On s’émerveille de leur intelligence, on rit de leur bêtise. Le succès des agents conversationnels comme ChatGPT ou Perplexity ne se dément pas : ces systèmes appuyés sur l’intelligence artificielle (IA) générative comptent des millions d’utilisateurs fidèles. Mais que fait-on, exactement, lorsqu’on sollicite quotidiennement ces grands modèles de langage ? Et peut-on penser avec eux ? La philosophe Anne Alombert, maîtresse de conférences à l’université Paris-VIII et autrice de De la bêtise artificielle (Allia, 144 pages, 8,50 euros) en débat avec Jonathan Bourguignon, auteur d’Internet, année zéro (Divergences, 2021) et cofondateur de Squadra, un studio de création d’agents intelligents.
Par rapport aux précédentes innovations comme l’écriture, l’imprimerie ou, plus récemment, les moteurs de recherche, l’IA est-elle d’une nature extraordinairement différente ?

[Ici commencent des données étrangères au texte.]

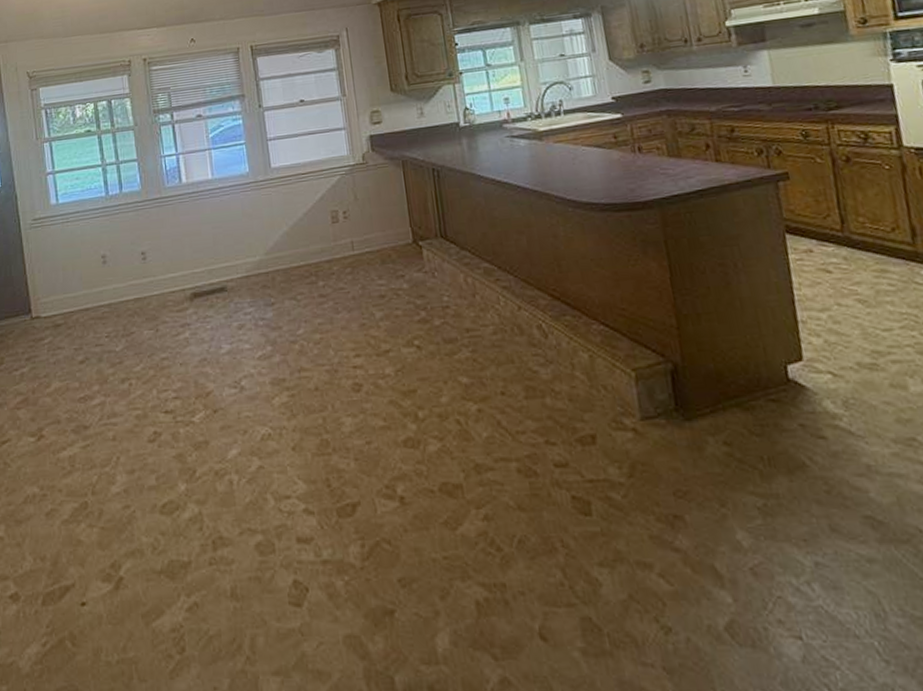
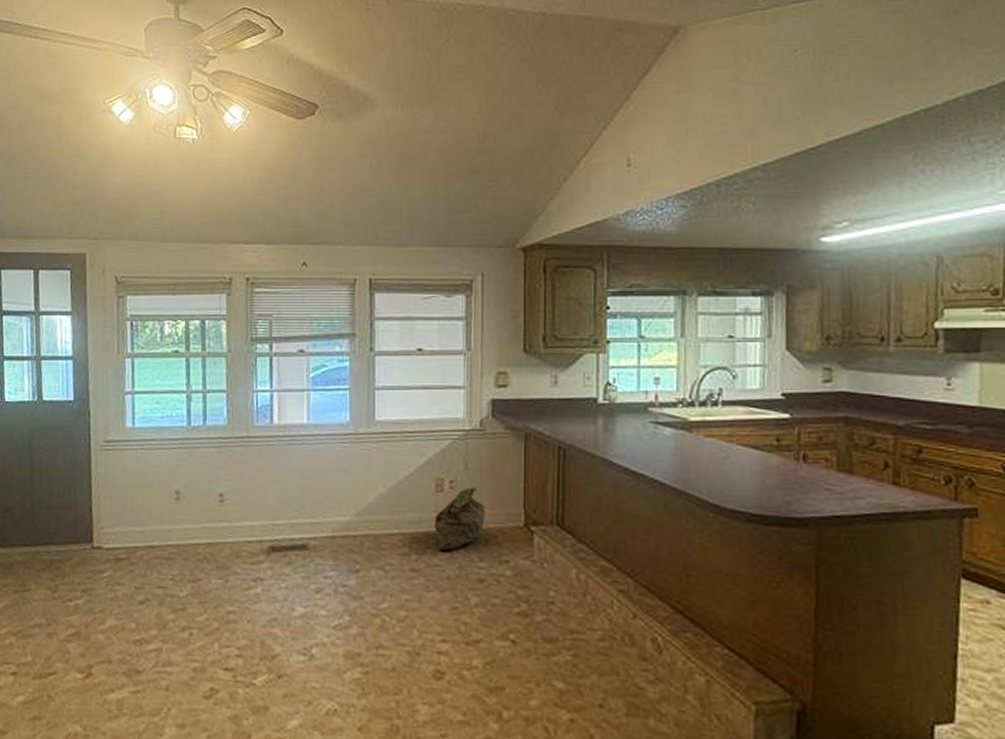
bag: none [334,214,379,274] -> present [434,487,485,551]

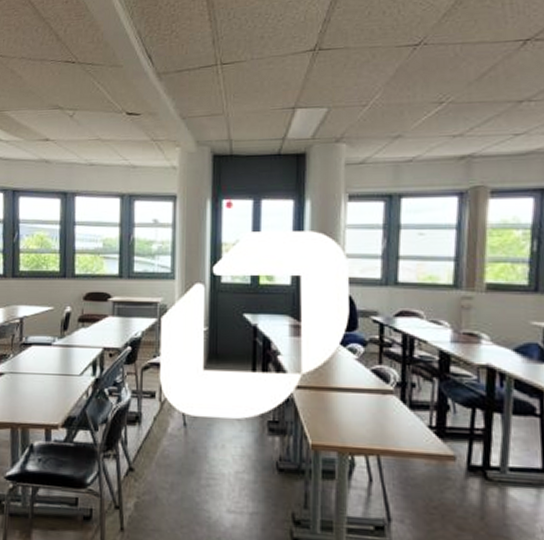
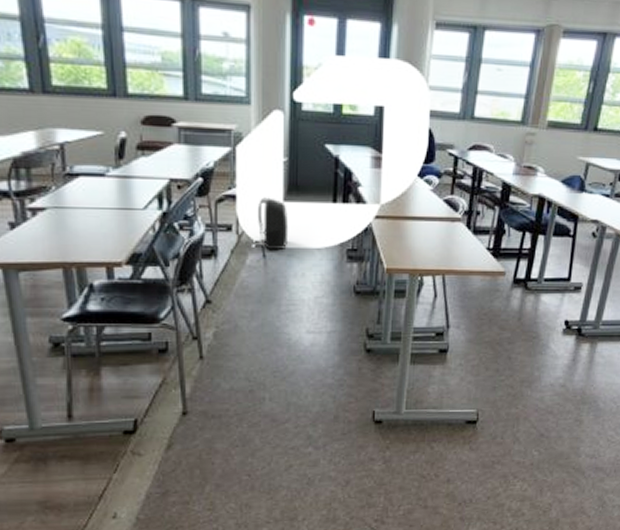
backpack: none [176,365,209,420] -> present [255,197,289,251]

Jonathan Bourguignon : Chaque découverte qui a un lien avec nos capacités cognitives soulève des inquiétudes, c’est vrai depuis l’invention de l’écriture. Lorsque le livre de poche est arrivé en France, en 1953, il se trouvait des gens pour prédire que la production de masse d’une littérature bas de gamme allait ravager les esprits – et le même argument était déjà utilisé contre l’imprimerie à la fin du XVe siècle, ou contre Internet dans les années 1990. Dans les trois cas, le public avait soudainement accès à une masse de connaissances inédites, là où les critiques considéraient qu’il valait mieux privilégier l’accès de tous à un nombre restreint de textes importants.
Les algorithmes et l’IA générative n’échappent pas à ce schéma, mais ils génèrent aussi une nouvelle inquiétude, celle d’une dépossession.